No Docker. No port conflicts. No table name prefixes. Tests run in parallel without coordination.

## Feature Flags

| Flag | Default | Description |
|------|---------|-------------|
| `native-sqlite` | Yes | Bundles plain SQLite. No OpenSSL. |
| `http-server` | Yes | Adds axum-based HTTP server exposing the DynamoDB JSON API. |
| `mcp-server` | Yes | Adds MCP server for coding agents (stdio and Streamable HTTP transports). |
| `import` | Yes | Adds `dynoxide import` CLI for importing DynamoDB Export data with anonymisation. |
| `encryption` | No | Bundles SQLCipher + vendored OpenSSL. Adds `Database::new_encrypted()` for encryption at rest. |
| `encrypted-server` | No | Convenience: enables `encryption` + `http-server`. |
| `encrypted-full` | No | Convenience: enables `encryption` + `http-server` + `mcp-server` + `import`. |
| `full` | — | Alias for default features (backward compatibility). |

`native-sqlite` and `encryption` are **mutually exclusive** - they select different SQLite backends.

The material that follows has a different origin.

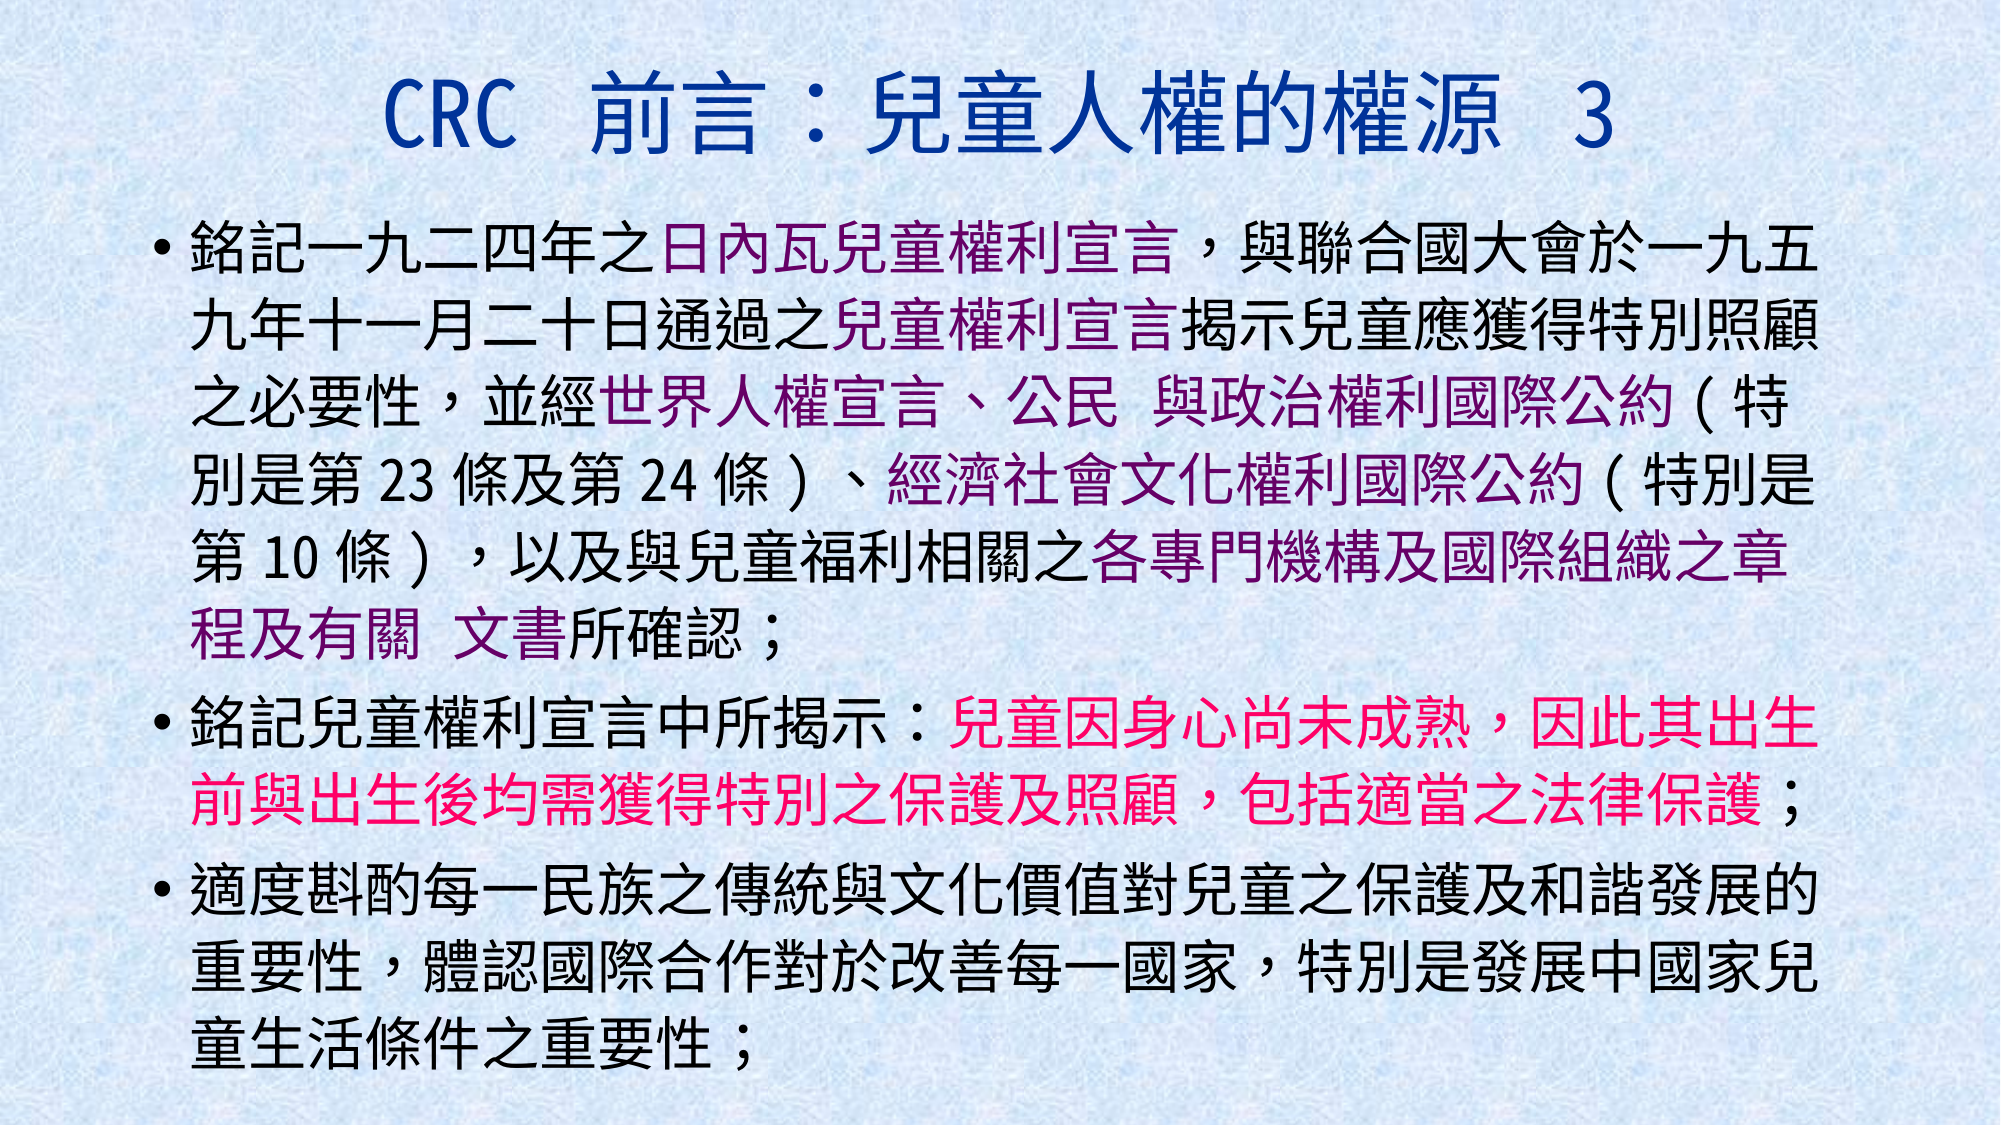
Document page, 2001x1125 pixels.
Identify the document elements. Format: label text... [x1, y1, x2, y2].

list 銘記一九二四年之日內瓦兒童權利宣言，與聯合國大會於一九五九年十一月二十日通過之兒童權利宣言揭示兒童應獲得特別照顧之必要性，並經世界人權宣言、公民 與政治權利國際公約(特別是第23條及第24條)、經濟社會文化權利國際公約(特別是第10條)，以及與兒童福利相關之各專門機構及國際組織之章程及有關 文書所確認； 銘記兒童權利宣言中所揭示：兒童因身心尚未成熟，因此其出生前與出生後均需獲得特別之保護及照顧，包括適當之法律保護； 適度斟酌每一民族之傳統與文化價值對兒童之保護及和諧發展的重要性，體認國際合作對於改善每一國家，特別是發展中國家兒童生活條件之重要性； [137, 196, 1863, 1118]
picture [0, 0, 2001, 1125]
title CRC 前言：兒童人權的權源 3 [137, 32, 1863, 190]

To use encryption:

```toml
dynoxide-rs = { version = "0.9", default-features = false, features = ["encryption"] }
```

**Workspace note:** Cargo unifies features across a workspace. If any crate depends on `dynoxide-rs` with default features (getting `native-sqlite`) and another uses `encryption`, both activate and the build fails. Use `default-features = false` on all `dynoxide-rs` dependencies in the workspace.

## Supported Operations

| Category | Operations |
|----------|-----------|
| Table | CreateTable, DeleteTable, DescribeTable, ListTables, UpdateTable |
| Item | PutItem, GetItem, DeleteItem, UpdateItem |
| Query & Scan | Query, Scan |
| Batch | BatchGetItem, BatchWriteItem |
| Transactions | TransactWriteItems, TransactGetItems |
| PartiQL | ExecuteStatement, BatchExecuteStatement, ExecuteTransaction |
| Streams | DescribeStream, GetShardIterator, GetRecords, ListStreams |
| TTL | UpdateTimeToLive, DescribeTimeToLive |
| Tags | TagResource, UntagResource, ListTagsOfResource |

### Expression Support

- KeyConditionExpression
- FilterExpression
- ConditionExpression (attribute_exists, attribute_not_exists, begins_with, contains, size, between, in)
- ProjectionExpression
- UpdateExpression (SET, REMOVE, ADD, DELETE)

### Additional Features

- Global Secondary Indexes (GSI)
- DynamoDB Streams (NEW_IMAGE, OLD_IMAGE, NEW_AND_OLD_IMAGES, KEYS_ONLY)
- TTL with background sweep
- ReturnConsumedCapacity (TOTAL and INDEXES)
- ReturnValuesOnConditionCheckFailure
- ClientRequestToken idempotency for TransactWriteItems
- PartiQL SELECT, INSERT, UPDATE, DELETE with EXISTS/BEGINS_WITH functions
- Pagination with LastEvaluatedKey/ExclusiveStartKey (1MB page limit)
- Item size validation (400KB limit)
- Transaction size validation (4MB aggregate, 100 action limit)
- Batch size limits (16MB response, 100 keys for get, 25 items for write)

## Acknowledgements

Dynoxide's DynamoDB API semantics and validation logic were informed by [dynalite](https://github.com/architect/dynalite), the excellent DynamoDB emulator built on LevelDB by Michael Hart and now maintained by the Architect team.

Dynoxide is a clean-room Rust implementation. No code was ported directly, but [dynalite](https://github.com/architect/dynalite)'s thorough approach to matching live DynamoDB behaviour, including edge cases and error messages, was an invaluable reference.

Dynoxide uses SQLite as its storage layer. (AWS's [DynamoDB Local](https://docs.aws.amazon.com/amazondynamodb/latest/developerguide/DynamoDBLocal.html) also uses SQLite internally.)

## License

Dual-licensed under MIT and Apache 2.0. See [LICENSE-MIT](LICENSE-MIT) and [LICENSE-APACHE](LICENSE-APACHE).